[Data records]
--- START ---

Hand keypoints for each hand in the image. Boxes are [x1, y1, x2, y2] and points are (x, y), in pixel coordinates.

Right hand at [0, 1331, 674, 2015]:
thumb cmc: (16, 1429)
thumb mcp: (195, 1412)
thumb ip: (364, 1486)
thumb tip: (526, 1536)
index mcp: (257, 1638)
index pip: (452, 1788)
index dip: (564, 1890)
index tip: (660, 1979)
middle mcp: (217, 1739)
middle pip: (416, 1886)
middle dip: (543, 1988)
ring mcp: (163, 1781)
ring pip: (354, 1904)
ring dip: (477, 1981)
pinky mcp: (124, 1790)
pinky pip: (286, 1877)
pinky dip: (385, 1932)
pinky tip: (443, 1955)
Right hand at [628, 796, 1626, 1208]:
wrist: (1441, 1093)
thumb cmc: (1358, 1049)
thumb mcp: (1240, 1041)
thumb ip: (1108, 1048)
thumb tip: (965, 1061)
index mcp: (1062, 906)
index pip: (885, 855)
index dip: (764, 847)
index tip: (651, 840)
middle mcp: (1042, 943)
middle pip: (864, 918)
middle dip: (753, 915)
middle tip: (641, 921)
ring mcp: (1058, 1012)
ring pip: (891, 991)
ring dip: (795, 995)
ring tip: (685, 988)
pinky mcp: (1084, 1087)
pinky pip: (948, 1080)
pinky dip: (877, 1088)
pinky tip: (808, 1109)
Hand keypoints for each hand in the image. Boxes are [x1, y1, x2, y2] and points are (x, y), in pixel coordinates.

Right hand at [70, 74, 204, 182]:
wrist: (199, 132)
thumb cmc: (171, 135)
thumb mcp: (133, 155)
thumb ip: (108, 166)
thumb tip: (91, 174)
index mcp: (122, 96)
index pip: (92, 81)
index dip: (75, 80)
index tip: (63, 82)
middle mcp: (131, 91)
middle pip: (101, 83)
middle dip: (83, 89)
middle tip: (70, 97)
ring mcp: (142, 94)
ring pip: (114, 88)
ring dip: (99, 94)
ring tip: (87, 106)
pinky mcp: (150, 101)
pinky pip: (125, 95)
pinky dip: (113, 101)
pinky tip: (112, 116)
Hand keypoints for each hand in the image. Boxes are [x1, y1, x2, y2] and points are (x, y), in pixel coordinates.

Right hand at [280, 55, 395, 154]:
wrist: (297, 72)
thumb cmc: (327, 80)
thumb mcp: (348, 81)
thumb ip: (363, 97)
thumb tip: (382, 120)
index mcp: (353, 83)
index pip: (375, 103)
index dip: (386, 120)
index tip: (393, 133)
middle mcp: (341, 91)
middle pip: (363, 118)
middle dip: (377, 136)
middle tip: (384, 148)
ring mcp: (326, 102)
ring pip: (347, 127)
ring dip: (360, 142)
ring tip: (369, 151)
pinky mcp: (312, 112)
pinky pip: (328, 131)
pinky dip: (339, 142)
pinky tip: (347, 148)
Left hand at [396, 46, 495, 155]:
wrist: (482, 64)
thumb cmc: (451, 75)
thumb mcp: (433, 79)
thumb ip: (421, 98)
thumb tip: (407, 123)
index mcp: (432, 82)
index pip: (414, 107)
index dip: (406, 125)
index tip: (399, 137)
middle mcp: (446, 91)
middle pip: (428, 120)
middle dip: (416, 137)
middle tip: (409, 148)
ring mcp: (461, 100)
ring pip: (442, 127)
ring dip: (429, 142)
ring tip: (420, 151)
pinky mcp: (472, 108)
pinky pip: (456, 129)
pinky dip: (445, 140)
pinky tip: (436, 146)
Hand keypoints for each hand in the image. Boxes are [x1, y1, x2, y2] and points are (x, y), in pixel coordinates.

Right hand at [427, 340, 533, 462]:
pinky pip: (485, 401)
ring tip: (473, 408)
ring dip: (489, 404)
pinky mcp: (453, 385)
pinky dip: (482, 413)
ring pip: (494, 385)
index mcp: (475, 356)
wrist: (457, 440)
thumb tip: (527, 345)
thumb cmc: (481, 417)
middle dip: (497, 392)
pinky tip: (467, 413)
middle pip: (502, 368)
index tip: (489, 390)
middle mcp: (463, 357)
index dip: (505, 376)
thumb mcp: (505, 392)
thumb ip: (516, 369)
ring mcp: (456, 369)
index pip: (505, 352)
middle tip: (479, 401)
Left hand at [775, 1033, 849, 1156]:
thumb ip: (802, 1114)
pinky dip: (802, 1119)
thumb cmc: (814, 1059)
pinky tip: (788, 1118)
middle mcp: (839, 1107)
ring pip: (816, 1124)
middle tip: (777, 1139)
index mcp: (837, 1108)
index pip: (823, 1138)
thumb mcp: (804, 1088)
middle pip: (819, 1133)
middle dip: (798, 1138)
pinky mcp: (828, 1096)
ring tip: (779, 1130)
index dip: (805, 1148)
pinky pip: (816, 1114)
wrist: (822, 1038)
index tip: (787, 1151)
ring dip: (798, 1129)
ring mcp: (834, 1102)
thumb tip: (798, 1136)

--- END ---

Problem description: Above are the records; reproduce all of them exactly.

Output below:
Hand keypoints for each hand in the image. Boxes are [x1, y1, x2, y2] and points are (x, y), in pixel coordinates.

Right hand at [0, 1331, 674, 2015]:
thumb cmc: (16, 1429)
thumb mcp: (195, 1412)
thumb ip: (364, 1486)
thumb tip: (526, 1536)
index mcp: (257, 1638)
index pip: (452, 1788)
index dip: (564, 1890)
index tip: (660, 1979)
middle mcp: (217, 1739)
middle pip: (416, 1886)
middle dip: (543, 1988)
ring mcp: (163, 1781)
ring pip: (354, 1904)
ring dip: (477, 1981)
pinky mcp: (124, 1790)
pinky pip: (286, 1877)
pinky dip: (385, 1932)
pinky tip: (443, 1955)
Right hand at [628, 796, 1626, 1208]:
wrist: (1441, 1093)
thumb cmc: (1358, 1049)
thumb mcp: (1240, 1041)
thumb ip: (1108, 1048)
thumb tip: (965, 1061)
index mcp: (1062, 906)
index pip: (885, 855)
index dip: (764, 847)
index tip: (651, 840)
middle mcp: (1042, 943)
middle pip: (864, 918)
middle dip: (753, 915)
middle tip: (641, 921)
ring mcp: (1058, 1012)
ring pip: (891, 991)
ring dip: (795, 995)
ring tip: (685, 988)
pinky mcp: (1084, 1087)
pinky pip: (948, 1080)
pinky dip: (877, 1088)
pinky tip: (808, 1109)
Hand keypoints for each hand in the image. Boxes are [x1, y1, x2, y2] and points are (x, y), in pixel coordinates.

Right hand at [70, 74, 204, 182]:
wrist: (199, 132)
thumb cmc: (171, 135)
thumb mcp: (133, 155)
thumb ip: (108, 166)
thumb tip: (91, 174)
index mcp: (122, 96)
index pip: (92, 81)
index dip: (75, 80)
index tip: (63, 82)
middle mcp: (131, 91)
middle pip: (101, 83)
middle dip: (83, 89)
middle tip: (70, 97)
ring mcp: (142, 94)
ring pip: (114, 88)
ring dip: (99, 94)
ring tip: (87, 106)
pinky mcp: (150, 101)
pinky pip: (125, 95)
pinky dip: (113, 101)
pinky tip: (112, 116)
Hand keypoints for each hand in the image. Boxes are [x1, y1, x2, y2] and points are (x, y), in pixel coordinates.

Right hand at [280, 55, 395, 154]:
wrist: (297, 72)
thumb cmc: (327, 80)
thumb mcp: (348, 81)
thumb ip: (363, 97)
thumb tip: (382, 120)
index mcp: (353, 83)
index pip: (375, 103)
index dip: (386, 120)
index tip: (393, 133)
middle mcp: (341, 91)
middle pip: (363, 118)
middle dip: (377, 136)
middle tip: (384, 148)
ring mcp: (326, 102)
ring pip: (347, 127)
ring dip: (360, 142)
ring tip: (369, 151)
pinky mcp: (312, 112)
pinky pip: (328, 131)
pinky dip: (339, 142)
pinky tip: (347, 148)
Left hand at [396, 46, 495, 155]:
wrist: (482, 64)
thumb cmc: (451, 75)
thumb mcp: (433, 79)
thumb ip: (421, 98)
thumb tip: (407, 123)
index mcp: (432, 82)
index pip: (414, 107)
index dip: (406, 125)
index tip: (399, 137)
middle mcp: (446, 91)
middle pip: (428, 120)
middle dip: (416, 137)
middle tip: (409, 148)
ring mcp: (461, 100)
ring pip: (442, 127)
ring dip: (429, 142)
ring tip: (420, 151)
pinky mcp: (472, 108)
pinky pip: (456, 129)
pinky dip: (445, 140)
pinky tip: (436, 146)
Hand keypoints for each hand in the image. Boxes are [x1, y1, x2, y2] and points are (x, y), in pixel coordinates.

Right hand at [427, 340, 533, 462]:
pinky pip: (485, 401)
ring tip: (473, 408)
ring dip: (489, 404)
pinky mcp: (453, 385)
pinky dip: (482, 413)
ring pip: (494, 385)
index mcp: (475, 356)
wrist: (457, 440)
thumb tip: (527, 345)
thumb cmc: (481, 417)
middle dip: (497, 392)
pinky tip: (467, 413)
middle pip: (502, 368)
index tip: (489, 390)
middle mcp: (463, 357)
index dip: (505, 376)
thumb mcp: (505, 392)
thumb ip: (516, 369)
ring mcp: (456, 369)
index pip: (505, 352)
middle tip: (479, 401)
Left hand at [775, 1033, 849, 1156]:
thumb ip: (802, 1114)
pinky dip: (802, 1119)
thumb cmc: (814, 1059)
pinky tip: (788, 1118)
middle mcp: (839, 1107)
ring pip: (816, 1124)
middle tip: (777, 1139)
index mcp: (837, 1108)
index pip: (823, 1138)
thumb mcp: (804, 1088)
middle pip: (819, 1133)
middle dip: (798, 1138)
pinky mcp: (828, 1096)
ring tip: (779, 1130)
index dip: (805, 1148)
pinky pip: (816, 1114)
wrist: (822, 1038)
index tip: (787, 1151)
ring dip: (798, 1129)
ring mcp: (834, 1102)
thumb tip: (798, 1136)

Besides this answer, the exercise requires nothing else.